Embora não possamos prever qual "mundo" nos aguardará após o fim da pandemia, a maneira como lidamos com as crises determinará em grande medida o futuro que pretendemos. Isto é, a própria forma com que enxergamos o problema no presente determinará as ações, práticas e conhecimentos vindouros. Seja por um viés otimista ou pessimista, o mundo não será o mesmo. E a reflexão em meio à própria dinâmica pandêmica é também um exercício histórico que possibilita pensar o passado-presente-futuro.

O âmbito jurídico-político não é diferente em relação aos aspectos filosóficos, sociológicos e econômicos. Aqui, portanto, pretendemos oferecer algumas reflexões iniciais sobre a relação entre pandemia e o exercício do poder jurídico-político em nosso sistema constitucional nos momentos de emergência. Mais do que buscar respostas, oferecemos um cabedal de questões que se entrelaçam e podem ser pensadas para um mundo jurídico-constitucional pós-pandemia.

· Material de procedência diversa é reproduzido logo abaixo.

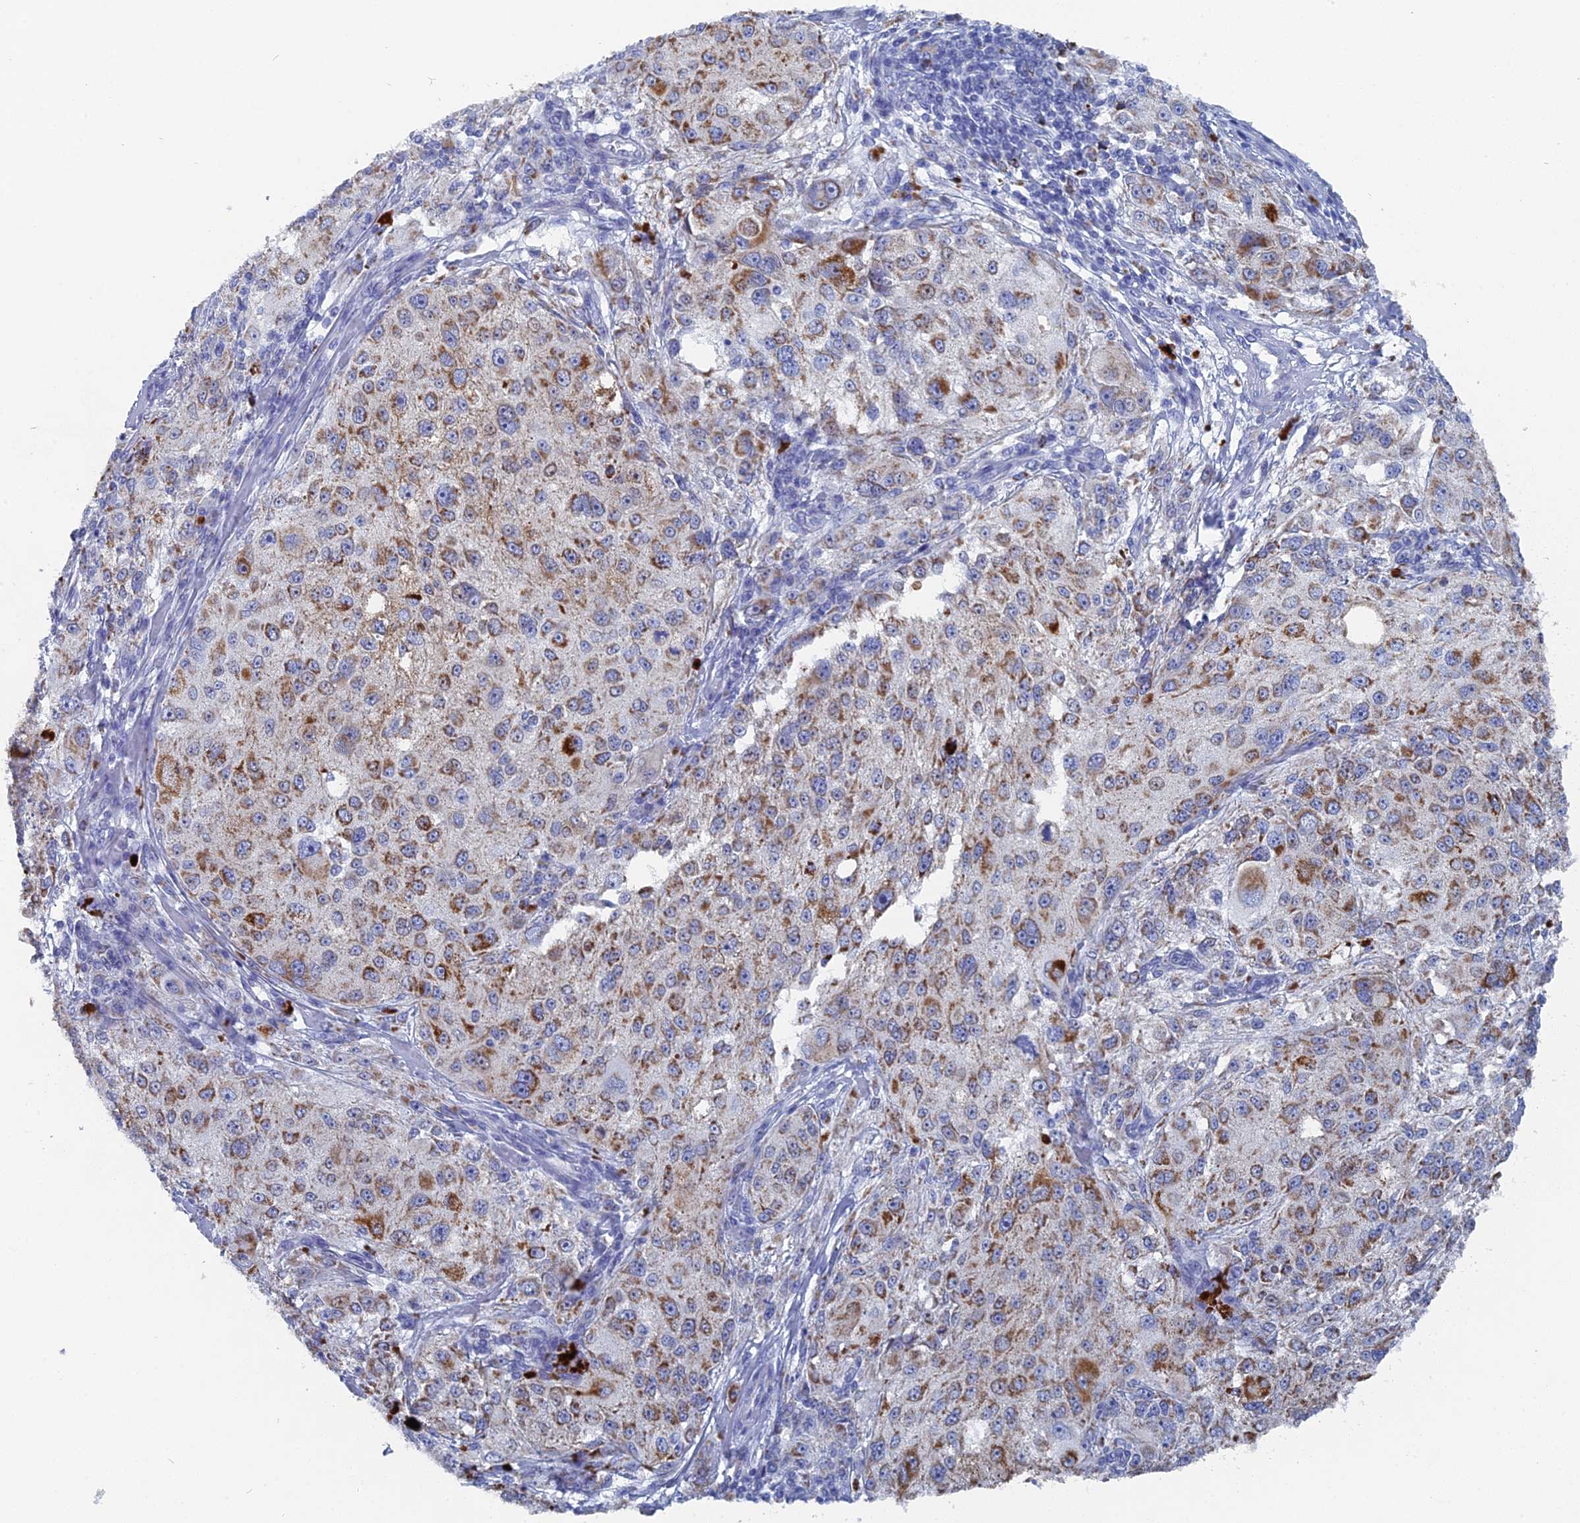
{"staining": {"intensity": "moderate", "quantity": ">75%", "location": "cytoplasmic/membranous"}, "tissue": "melanoma", "cell_type": "Tumor cells", "image_type": "cancer", "snomed": [{"axis": "morphology", "description": "Necrosis, NOS"}, {"axis": "morphology", "description": "Malignant melanoma, NOS"}, {"axis": "topography", "description": "Skin"}], "caption": "Human melanoma stained with a protein marker exhibits moderate staining in tumor cells.", "gene": "HIGD1A", "patient": {"sex": "female", "age": 87}}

Assim, portanto, nosso percurso intelectual se dará em fornecer as diretrizes das emergências constitucionais e qual o modelo seguido pelas instituições nacionais, assim como estabelecer uma crítica ao modo com que o modelo decisório da Constituição foi estabelecido e praticado pelos órgãos políticos. A decisão acerca de uma emergência constitucional é um lócus que pressupõe uma linha tênue entre democracia e autoritarismo, entre ampliação e restrição das liberdades políticas. Por mais que situações emergenciais dependam de uma resposta jurídica que subentende uma razão de Estado, a plena vigência do direito constitucional e, por conseguinte, de uma jurisdição constitucional democrática, podem ser remédios terapêuticos eficazes contra os motivos que a ensejaram. Por isso, a nossa análise entrelaçará os mecanismos políticos e jurídicos de controle do estado emergencial, assim como uma análise das decisões proferidas pelo Supremo Tribunal Federal, com especial destaque para a ADI 6363 na qual a jurisdição constitucional defenestrou o texto constitucional com argumentos pragmáticos.

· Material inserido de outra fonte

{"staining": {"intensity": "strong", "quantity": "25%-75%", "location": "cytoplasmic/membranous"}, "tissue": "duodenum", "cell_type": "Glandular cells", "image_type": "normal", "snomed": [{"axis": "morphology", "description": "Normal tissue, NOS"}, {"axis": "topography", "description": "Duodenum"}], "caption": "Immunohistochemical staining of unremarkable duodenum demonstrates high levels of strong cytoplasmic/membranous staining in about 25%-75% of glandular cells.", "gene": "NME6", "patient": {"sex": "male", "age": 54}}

Em segundo plano, buscaremos compreender como a emergência constitucional do direito à saúde suscitou um conflito federativo, cujas respostas para o seu enfrentamento dependem também da compreensão adequada do federalismo em nosso sistema constitucional, assim como da própria organização constitucional da federação. Chamado a solucionar as controvérsias federativas da COVID-19, o Supremo Tribunal Federal ficará responsável por consolidar um modelo de federação simétrica e centrífuga e, portanto, democrática ou, de outro modo, restabelecer uma tradição constitucional-autoritária de uma federação centrípeta e assimétrica.

Por último, o itinerário percorrido irá nos permitir ver quais as consequências no interior do sistema de saúde adotado por nossa Constituição e, ainda, como se agita um falso dilema entre saúde e liberdade, assim como entre saúde e economia, o que nos levará, inclusive, a abordar um enfoque interseccional do direito à saúde e sua devida relação com os demais direitos fundamentais em um suposto contraste e questões sociais, políticas, epistêmicas que rondam a atuação em defesa do sistema de saúde.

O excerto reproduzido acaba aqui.